A successful common evidence base between city stakeholders requires a consolidated, needs-driven structuring of information to achieve policymaking objectives. This requires common data principles – objectives, sovereignty of data, and sharing mechanisms – as well as an explicit focus on ensuring the data is inclusive of all residents. The latter can be achieved, for example, by not requiring data to be tied to a formal address, which are often absent in informal settlements. It also requires an understanding of governance frameworks and data taxonomy – the structures and reporting that needs to be put in place to ensure requirements are met.
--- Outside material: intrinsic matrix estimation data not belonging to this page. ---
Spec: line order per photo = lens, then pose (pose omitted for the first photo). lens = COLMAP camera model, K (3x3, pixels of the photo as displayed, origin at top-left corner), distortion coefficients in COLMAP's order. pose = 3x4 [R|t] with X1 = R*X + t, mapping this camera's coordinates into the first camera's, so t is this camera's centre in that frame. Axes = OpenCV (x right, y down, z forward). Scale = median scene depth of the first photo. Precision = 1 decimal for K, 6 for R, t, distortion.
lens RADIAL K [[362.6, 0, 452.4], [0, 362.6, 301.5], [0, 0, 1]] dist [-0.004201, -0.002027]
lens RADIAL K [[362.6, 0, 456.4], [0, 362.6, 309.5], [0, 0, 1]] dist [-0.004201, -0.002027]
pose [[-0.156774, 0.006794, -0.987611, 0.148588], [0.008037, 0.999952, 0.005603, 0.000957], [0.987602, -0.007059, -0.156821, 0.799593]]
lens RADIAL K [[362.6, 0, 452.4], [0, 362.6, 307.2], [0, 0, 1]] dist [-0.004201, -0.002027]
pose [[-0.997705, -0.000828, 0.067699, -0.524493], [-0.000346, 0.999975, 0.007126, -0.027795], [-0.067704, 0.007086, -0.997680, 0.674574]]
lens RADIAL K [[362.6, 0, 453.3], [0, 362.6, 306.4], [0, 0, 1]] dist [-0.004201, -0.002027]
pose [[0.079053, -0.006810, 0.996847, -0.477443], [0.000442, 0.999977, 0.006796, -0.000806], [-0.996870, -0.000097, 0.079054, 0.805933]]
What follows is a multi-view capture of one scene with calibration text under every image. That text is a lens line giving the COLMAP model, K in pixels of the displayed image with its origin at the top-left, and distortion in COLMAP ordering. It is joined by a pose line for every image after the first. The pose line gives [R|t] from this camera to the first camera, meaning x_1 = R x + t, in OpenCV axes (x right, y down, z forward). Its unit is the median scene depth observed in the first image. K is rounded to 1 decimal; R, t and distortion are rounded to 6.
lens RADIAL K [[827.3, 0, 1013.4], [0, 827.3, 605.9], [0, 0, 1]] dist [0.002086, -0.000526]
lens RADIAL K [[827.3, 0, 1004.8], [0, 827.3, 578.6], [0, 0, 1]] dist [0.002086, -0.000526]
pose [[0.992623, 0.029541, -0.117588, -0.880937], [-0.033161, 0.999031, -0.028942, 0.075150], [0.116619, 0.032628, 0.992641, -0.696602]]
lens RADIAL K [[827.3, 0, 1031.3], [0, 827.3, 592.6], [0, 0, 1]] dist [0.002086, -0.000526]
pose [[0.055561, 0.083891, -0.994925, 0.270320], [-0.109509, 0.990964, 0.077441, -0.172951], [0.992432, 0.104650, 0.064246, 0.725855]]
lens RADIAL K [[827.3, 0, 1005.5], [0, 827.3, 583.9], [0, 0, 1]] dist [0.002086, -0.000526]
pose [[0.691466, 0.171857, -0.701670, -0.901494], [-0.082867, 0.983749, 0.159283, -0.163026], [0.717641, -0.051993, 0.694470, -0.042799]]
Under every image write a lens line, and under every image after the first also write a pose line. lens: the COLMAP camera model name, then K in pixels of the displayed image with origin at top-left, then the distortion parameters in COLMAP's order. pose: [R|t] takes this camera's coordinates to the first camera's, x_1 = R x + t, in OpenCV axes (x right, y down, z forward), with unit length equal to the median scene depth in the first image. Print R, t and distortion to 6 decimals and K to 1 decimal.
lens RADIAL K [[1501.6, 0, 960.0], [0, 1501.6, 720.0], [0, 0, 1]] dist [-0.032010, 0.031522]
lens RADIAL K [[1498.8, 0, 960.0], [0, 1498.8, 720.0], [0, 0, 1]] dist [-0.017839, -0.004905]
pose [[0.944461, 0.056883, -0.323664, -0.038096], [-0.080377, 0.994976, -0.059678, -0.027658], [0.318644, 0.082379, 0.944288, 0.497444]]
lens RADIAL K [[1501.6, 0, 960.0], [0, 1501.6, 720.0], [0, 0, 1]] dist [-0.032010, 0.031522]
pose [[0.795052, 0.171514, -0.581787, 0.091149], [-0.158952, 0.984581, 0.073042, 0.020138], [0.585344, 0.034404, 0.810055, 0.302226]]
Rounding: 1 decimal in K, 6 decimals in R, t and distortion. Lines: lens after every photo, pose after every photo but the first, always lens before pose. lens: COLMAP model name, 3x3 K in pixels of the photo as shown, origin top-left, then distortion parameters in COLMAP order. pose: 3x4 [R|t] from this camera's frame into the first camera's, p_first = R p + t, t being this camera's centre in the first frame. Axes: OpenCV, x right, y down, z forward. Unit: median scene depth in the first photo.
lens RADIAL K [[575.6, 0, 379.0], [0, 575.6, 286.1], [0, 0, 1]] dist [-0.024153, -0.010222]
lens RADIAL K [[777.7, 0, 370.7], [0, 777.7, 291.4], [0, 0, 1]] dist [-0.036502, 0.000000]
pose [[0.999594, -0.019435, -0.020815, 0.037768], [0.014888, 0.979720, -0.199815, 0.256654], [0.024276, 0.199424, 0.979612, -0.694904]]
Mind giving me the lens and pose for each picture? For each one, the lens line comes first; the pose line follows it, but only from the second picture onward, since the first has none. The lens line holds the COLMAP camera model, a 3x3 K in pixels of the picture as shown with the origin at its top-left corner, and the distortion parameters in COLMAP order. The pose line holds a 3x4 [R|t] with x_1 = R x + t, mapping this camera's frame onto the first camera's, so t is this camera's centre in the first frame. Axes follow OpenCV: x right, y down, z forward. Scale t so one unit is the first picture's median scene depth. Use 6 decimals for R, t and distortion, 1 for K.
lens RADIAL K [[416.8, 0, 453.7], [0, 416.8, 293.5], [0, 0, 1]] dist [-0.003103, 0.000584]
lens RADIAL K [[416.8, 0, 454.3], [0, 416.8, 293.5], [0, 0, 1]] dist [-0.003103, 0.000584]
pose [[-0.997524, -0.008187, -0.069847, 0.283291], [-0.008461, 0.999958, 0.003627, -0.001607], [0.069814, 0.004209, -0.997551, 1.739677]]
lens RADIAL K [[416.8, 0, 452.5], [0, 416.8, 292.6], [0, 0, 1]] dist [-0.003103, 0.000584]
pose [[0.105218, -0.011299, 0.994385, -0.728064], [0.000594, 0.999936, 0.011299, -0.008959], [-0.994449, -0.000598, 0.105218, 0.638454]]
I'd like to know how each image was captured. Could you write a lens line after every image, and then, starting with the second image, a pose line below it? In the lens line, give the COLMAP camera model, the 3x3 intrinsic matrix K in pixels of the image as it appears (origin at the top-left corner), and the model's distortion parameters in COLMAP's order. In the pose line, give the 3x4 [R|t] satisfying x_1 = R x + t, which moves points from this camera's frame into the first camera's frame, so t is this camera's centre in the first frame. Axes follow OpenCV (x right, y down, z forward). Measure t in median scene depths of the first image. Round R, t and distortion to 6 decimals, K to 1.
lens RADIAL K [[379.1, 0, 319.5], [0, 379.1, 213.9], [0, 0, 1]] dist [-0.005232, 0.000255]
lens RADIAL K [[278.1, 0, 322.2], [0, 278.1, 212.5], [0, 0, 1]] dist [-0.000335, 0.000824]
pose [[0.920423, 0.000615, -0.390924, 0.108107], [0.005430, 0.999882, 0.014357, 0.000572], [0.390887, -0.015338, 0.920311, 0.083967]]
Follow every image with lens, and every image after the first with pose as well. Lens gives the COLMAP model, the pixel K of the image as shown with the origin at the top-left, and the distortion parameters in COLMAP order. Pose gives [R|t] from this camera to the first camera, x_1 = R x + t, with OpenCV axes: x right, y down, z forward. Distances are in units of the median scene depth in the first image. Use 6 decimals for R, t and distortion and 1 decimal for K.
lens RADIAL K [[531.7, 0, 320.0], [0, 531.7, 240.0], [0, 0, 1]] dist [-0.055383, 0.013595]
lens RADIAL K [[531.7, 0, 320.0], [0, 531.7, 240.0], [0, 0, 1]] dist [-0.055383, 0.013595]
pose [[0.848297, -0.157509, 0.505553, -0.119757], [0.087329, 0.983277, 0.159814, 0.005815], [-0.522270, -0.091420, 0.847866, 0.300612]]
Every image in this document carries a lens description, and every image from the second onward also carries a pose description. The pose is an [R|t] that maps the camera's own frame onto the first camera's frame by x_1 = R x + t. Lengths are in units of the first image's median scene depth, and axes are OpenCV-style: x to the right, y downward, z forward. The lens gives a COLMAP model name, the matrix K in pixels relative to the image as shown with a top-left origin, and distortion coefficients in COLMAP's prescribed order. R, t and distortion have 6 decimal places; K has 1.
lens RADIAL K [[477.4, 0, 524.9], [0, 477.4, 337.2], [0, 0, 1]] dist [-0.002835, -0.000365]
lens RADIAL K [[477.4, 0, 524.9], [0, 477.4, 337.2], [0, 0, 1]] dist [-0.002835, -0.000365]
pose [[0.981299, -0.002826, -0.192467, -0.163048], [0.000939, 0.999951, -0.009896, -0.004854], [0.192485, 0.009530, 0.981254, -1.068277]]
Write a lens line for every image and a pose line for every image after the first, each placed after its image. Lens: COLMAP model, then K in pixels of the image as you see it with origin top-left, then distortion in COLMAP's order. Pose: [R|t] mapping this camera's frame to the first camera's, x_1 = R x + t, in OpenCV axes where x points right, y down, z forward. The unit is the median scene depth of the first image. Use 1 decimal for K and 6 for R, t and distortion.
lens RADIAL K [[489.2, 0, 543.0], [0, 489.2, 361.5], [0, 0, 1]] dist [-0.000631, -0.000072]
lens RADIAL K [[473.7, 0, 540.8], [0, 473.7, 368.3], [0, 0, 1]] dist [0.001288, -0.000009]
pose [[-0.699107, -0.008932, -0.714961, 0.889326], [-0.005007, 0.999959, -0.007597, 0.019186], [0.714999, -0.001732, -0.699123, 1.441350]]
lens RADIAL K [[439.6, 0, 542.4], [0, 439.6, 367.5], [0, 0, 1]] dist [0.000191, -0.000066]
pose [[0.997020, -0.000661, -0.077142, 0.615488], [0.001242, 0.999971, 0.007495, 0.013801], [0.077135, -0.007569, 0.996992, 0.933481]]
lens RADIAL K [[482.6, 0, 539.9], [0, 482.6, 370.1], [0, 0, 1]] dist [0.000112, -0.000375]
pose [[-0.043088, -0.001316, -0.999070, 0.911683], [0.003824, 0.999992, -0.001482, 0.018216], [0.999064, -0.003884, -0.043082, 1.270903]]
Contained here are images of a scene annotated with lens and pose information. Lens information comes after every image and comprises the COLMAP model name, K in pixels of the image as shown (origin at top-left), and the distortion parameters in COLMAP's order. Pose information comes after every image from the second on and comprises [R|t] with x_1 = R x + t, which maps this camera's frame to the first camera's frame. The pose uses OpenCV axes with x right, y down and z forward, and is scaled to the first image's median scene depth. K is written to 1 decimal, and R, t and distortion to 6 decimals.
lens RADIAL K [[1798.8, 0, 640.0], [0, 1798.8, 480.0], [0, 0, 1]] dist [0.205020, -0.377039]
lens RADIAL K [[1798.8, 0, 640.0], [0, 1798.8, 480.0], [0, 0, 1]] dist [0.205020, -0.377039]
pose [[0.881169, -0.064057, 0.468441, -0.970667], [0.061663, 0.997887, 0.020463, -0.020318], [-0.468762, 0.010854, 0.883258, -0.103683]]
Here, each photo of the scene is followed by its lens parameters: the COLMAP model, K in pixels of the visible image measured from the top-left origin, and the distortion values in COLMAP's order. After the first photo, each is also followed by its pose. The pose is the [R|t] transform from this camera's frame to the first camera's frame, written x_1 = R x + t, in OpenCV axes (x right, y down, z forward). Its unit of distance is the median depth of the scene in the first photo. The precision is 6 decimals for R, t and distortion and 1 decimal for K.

Strong evidence bases open up possibilities, but the right frameworks must be in place

A strong evidence base allows policymakers with resource constraints to determine which problems to focus on and how to address these problems with data. Accessible and transparent data can be used to address challenges from taxation to industrial development more efficiently. This data can be used and shared at the city level, the provincial level, or even the national level, provided the data is representative, and the legal frameworks and governance structures are in place. A smart city is a city that uses and collects evidence to improve the lives of people.

With the right systems in place, data-focused organisations can work closely with the government and other important stakeholders to ensure that data is being used to address the city, region, or country’s most salient challenges. As policymakers and organisations continue to develop best practices, it will be important to document and share these ideas to create smart and interconnected cities around the globe.